Dentro de la Casa Rosada también se trabaja sobre un sistema más sutil de negociaciones que no aparecen en los comunicados oficiales. Se trata de acuerdos "reservados de competitividad" que pueden incluir variables como la fortaleza del candidato local, las visitas presidenciales a una provincia, los niveles de financiamiento de campaña, la intensidad de la militancia libertaria desplegada, el volumen de recursos públicos destinados, y hasta el tono discursivo que adoptará el Ejecutivo frente a cada gobernador. Estos acuerdos no implican necesariamente una alianza formal ni una boleta compartida en todas las categorías electorales. Son instrumentos más flexibles, capaces de adaptarse a realidades locales variables. El Gobierno reconoce que esta discusión viene desarrollándose desde 2025 y atravesó tensiones internas entre Karina Milei, secretaria general de la Presidencia, y Santiago Caputo, asesor presidencial. El dilema central fue siempre el mismo: ¿ceder parte del armado electoral para blindar la gestión legislativa y la gobernabilidad, o mantener la pureza libertaria a riesgo de perder apoyos legislativos?

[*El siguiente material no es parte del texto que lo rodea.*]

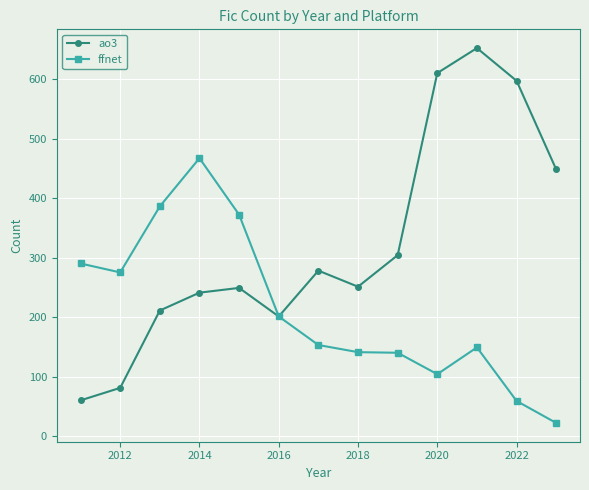

Rank the series by their maximum value, from lowest to highest.

ffnet, ao3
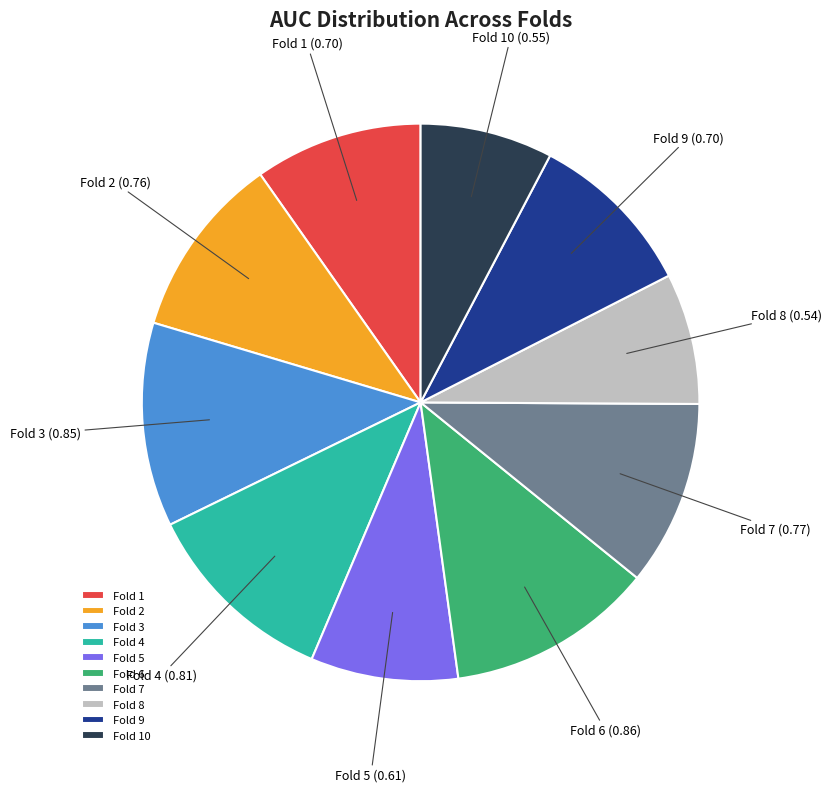

Is there any slice that represents more than half of the pie?

No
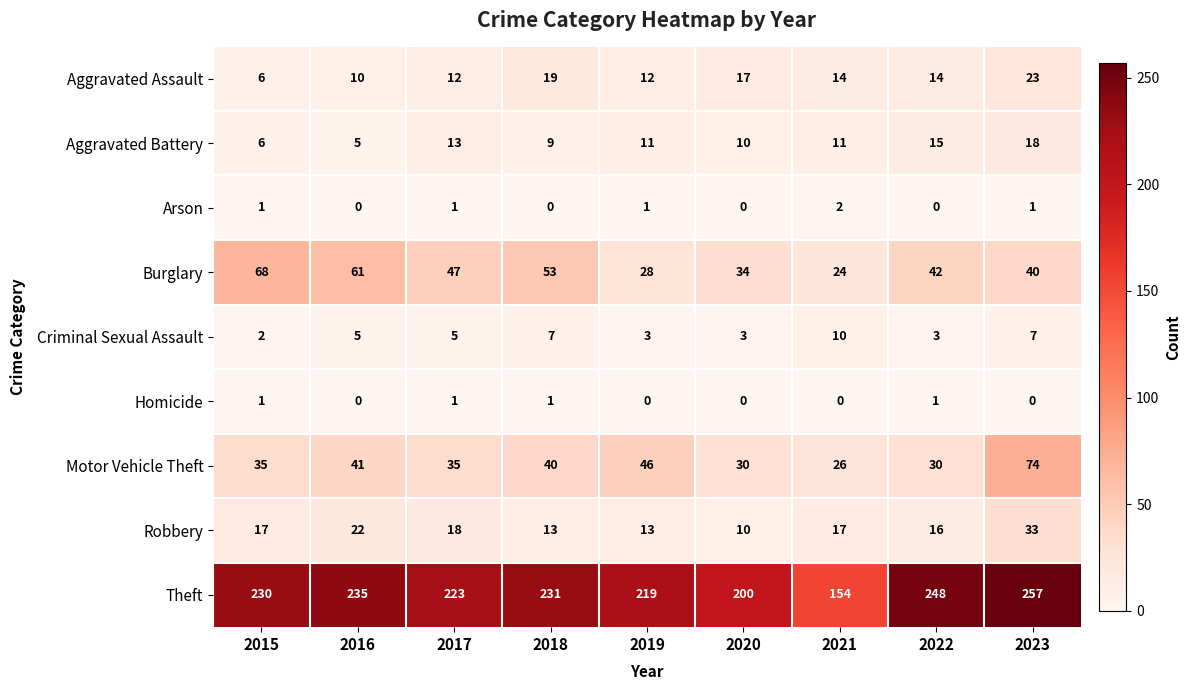

What is the difference between the second highest and minimum values in the Criminal Sexual Assault series?

5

Esa tensión sigue presente, aunque en los círculos más cercanos al presidente subrayan que la "lapicera"—es decir, el control sobre la confección de listas y decisiones electorales—recae en manos de Karina Milei junto a Eduardo "Lule" Menem y Martín Menem. Por su parte, Las Fuerzas del Cielo, la organización territorial que aglutina a sectores libertarios, ha recibido la indicación de no intentar meterse en los armados provinciales ni en la definición de candidaturas para esta ronda electoral. En el entorno de Santiago Caputo asumen que su rol no será el de incidir directamente en las decisiones electorales de 2027, sino concentrarse en la estrategia de discurso, en la arquitectura de la campaña nacional, y en la narrativa que acompañará la reelección de Milei.
Las consecuencias de este mapa electoral son múltiples y su despliegue generará dinámicas políticas complejas en los próximos meses. Por un lado, la estrategia de competencia directa en catorce provincias podría fortalecer la construcción territorial libertaria en espacios donde hoy tiene débil implantación, pero también corre el riesgo de dispersar recursos y energías en contiendas que podrían resultar electoralmente costosas. Por otro lado, los acuerdos con gobernadores dialoguistas garantizan apoyo legislativo para las reformas y facilitan la gobernabilidad, pero generan la percepción interna en La Libertad Avanza de que se está cediendo principios por pragmatismo. La reforma electoral de colectoras, si prospera, podría institucionalizar un sistema más flexible de alianzas, pero también abre interrogantes sobre cómo se distribuirán espacios legislativos entre el Gobierno, los gobernadores y los sectores opositores. La definición definitiva de la estrategia en la Ciudad de Buenos Aires, en tanto principal distrito electoral después de la provincia homónima, será crucial para calibrar si el oficialismo apunta a polarización o a construcción de consensos más amplios. En cualquier caso, el próximo año y medio verá cómo estas líneas estratégicas se transforman en negociaciones concretas, acuerdos cerrados, y definiciones de candidaturas que marcarán el perfil de la campaña 2027.